Task to carry out:
Report the lines of the data below that contain the string "linejoin".

[Saved entries]
+-------+
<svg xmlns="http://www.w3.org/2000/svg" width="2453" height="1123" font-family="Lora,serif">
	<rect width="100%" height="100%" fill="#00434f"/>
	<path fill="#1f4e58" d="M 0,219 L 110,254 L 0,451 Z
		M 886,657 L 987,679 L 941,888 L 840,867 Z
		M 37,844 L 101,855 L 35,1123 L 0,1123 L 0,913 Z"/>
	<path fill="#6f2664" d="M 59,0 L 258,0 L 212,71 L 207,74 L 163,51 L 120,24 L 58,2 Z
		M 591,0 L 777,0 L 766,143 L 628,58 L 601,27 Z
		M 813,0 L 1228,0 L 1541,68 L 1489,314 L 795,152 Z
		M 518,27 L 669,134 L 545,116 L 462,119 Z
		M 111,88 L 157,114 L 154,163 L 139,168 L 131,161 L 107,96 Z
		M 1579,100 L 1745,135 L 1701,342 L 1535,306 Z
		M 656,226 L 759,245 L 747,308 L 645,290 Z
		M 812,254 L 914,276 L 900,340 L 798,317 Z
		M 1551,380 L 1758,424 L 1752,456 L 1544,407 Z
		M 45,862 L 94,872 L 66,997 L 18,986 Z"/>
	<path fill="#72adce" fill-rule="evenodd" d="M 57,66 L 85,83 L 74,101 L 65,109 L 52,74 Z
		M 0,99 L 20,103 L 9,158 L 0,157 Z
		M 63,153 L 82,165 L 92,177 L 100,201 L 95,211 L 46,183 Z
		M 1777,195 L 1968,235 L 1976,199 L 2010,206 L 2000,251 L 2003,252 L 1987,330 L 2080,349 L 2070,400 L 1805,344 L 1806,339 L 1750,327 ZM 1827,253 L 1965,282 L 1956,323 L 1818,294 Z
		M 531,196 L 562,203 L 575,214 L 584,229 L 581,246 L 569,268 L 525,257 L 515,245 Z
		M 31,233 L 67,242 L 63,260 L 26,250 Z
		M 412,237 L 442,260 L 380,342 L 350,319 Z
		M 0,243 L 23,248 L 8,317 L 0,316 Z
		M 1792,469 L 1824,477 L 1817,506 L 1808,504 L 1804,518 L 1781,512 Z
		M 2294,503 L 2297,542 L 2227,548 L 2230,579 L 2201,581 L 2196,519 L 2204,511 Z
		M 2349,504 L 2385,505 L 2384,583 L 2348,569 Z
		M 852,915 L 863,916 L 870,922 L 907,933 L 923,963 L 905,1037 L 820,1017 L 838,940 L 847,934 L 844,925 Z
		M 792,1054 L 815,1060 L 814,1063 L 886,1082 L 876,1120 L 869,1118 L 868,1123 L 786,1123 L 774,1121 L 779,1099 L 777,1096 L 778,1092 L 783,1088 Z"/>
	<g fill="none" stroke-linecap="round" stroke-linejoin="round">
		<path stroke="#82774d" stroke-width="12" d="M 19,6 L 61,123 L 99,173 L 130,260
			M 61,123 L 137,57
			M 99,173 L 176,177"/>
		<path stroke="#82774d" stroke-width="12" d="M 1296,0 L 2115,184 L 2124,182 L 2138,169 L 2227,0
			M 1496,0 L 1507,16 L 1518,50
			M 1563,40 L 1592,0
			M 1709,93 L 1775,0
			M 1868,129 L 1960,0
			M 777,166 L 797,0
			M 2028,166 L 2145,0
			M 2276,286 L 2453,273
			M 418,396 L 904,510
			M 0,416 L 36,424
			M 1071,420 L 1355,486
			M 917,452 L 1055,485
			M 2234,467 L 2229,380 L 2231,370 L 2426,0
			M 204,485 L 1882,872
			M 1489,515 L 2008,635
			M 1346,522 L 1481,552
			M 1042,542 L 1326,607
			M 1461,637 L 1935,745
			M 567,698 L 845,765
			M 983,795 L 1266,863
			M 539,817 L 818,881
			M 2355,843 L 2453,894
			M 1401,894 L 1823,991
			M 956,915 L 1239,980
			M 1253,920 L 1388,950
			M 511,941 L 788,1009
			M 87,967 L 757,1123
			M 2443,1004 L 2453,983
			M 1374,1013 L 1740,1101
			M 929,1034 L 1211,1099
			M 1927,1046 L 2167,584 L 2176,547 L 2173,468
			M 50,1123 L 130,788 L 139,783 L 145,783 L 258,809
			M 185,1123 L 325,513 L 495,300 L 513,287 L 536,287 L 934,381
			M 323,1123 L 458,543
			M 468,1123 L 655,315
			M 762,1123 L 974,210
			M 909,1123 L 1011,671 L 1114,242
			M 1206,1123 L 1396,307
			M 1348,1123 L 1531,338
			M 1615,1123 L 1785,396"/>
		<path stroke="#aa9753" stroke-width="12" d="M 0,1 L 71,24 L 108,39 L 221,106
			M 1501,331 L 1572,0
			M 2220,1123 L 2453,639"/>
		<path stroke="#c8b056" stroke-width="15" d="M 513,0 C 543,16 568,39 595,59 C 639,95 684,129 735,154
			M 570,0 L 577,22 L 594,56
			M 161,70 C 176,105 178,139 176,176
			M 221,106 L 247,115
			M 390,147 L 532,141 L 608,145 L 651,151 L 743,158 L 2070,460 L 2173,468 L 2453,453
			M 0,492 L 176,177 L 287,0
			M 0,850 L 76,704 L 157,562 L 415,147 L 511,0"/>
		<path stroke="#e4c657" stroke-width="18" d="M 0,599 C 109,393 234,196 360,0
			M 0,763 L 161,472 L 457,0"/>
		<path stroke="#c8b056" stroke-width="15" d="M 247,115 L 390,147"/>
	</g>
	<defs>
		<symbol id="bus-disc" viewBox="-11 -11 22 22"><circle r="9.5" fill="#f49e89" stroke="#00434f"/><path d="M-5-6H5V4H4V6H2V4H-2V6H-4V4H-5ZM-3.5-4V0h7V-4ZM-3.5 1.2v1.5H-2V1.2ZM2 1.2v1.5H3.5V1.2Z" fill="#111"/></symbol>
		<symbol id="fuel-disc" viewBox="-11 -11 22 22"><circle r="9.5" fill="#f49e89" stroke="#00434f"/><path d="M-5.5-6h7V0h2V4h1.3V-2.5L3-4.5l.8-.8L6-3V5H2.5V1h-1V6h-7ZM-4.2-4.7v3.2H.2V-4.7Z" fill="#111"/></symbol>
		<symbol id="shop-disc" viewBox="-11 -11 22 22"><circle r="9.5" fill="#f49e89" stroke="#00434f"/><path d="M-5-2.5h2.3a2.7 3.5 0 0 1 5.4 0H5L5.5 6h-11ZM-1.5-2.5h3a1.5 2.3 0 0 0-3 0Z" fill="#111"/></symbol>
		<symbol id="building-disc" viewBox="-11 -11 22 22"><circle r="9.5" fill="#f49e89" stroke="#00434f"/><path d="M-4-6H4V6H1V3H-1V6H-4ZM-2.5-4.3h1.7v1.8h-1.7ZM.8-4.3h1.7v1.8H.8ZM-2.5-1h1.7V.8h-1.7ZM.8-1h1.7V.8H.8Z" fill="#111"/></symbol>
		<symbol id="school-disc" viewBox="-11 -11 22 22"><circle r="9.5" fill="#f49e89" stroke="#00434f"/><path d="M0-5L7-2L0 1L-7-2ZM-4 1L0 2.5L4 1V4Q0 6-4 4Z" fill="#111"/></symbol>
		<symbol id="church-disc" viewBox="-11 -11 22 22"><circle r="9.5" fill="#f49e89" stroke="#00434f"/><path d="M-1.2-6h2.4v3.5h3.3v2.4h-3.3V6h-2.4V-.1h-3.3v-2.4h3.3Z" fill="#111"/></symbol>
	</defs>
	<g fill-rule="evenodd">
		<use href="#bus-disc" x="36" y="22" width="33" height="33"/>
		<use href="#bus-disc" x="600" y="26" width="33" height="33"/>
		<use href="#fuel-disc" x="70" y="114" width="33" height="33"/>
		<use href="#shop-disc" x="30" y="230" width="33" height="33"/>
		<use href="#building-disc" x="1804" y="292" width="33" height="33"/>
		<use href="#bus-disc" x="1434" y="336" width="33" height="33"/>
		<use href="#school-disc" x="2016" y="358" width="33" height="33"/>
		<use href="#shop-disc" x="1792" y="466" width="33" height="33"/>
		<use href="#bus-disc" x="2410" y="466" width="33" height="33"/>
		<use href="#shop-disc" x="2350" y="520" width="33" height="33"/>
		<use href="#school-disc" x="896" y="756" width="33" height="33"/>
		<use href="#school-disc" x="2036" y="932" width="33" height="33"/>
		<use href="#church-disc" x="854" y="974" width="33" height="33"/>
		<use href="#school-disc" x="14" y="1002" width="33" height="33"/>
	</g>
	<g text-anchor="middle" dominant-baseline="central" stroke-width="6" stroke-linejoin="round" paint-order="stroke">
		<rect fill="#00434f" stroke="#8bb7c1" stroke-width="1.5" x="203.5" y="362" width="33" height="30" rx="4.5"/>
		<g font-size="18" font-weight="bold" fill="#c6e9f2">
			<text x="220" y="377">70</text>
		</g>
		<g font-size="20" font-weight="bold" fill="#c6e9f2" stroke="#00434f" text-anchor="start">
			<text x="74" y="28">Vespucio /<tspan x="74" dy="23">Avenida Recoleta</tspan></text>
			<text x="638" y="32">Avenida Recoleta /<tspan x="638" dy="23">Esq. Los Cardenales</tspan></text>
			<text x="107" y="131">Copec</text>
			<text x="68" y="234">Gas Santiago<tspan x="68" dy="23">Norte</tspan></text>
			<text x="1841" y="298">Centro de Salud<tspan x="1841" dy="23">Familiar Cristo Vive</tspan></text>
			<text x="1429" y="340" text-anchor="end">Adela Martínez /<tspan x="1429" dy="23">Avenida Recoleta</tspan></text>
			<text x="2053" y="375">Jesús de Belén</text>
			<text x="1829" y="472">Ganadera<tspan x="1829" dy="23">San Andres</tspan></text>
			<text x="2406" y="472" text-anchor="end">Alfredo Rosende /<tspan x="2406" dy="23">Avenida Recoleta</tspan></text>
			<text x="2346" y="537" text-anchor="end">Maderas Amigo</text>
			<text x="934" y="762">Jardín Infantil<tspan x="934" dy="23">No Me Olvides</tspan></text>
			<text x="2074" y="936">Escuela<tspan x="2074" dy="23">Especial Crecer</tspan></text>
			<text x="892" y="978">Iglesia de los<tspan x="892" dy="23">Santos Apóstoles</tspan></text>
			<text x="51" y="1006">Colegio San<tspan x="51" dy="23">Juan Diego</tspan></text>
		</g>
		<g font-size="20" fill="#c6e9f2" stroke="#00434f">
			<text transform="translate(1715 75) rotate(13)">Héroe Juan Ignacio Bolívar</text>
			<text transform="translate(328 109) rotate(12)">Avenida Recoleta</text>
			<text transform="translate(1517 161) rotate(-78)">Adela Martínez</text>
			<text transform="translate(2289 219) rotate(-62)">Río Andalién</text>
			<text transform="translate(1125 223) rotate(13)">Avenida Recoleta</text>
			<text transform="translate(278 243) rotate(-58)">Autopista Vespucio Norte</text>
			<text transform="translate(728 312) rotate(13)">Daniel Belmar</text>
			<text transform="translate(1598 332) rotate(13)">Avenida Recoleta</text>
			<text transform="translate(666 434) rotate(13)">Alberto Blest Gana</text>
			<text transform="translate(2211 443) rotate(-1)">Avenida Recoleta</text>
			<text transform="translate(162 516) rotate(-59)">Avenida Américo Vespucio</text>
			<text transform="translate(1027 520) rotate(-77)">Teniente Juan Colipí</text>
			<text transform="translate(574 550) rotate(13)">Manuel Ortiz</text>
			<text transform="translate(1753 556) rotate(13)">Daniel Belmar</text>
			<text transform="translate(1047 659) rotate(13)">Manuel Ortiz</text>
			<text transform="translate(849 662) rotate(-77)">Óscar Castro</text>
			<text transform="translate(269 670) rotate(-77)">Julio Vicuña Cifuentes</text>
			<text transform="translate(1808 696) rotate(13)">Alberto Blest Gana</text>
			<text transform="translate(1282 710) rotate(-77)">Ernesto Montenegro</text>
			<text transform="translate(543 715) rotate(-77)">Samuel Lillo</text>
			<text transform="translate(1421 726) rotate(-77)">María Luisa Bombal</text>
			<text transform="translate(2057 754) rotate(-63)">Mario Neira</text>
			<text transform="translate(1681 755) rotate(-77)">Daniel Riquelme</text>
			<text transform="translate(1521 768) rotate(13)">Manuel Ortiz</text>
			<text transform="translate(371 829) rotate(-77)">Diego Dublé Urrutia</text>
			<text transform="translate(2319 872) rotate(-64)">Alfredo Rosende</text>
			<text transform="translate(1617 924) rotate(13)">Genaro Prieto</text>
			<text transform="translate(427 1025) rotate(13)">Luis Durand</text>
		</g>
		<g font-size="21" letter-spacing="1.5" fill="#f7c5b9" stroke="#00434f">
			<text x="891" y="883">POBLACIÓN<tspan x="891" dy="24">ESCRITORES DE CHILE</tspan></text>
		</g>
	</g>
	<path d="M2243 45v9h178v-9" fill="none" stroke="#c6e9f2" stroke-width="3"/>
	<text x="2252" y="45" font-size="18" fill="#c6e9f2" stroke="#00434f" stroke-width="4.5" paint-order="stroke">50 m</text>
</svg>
+-------+
Result of the task:
	<g fill="none" stroke-linecap="round" stroke-linejoin="round">
	<g text-anchor="middle" dominant-baseline="central" stroke-width="6" stroke-linejoin="round" paint-order="stroke">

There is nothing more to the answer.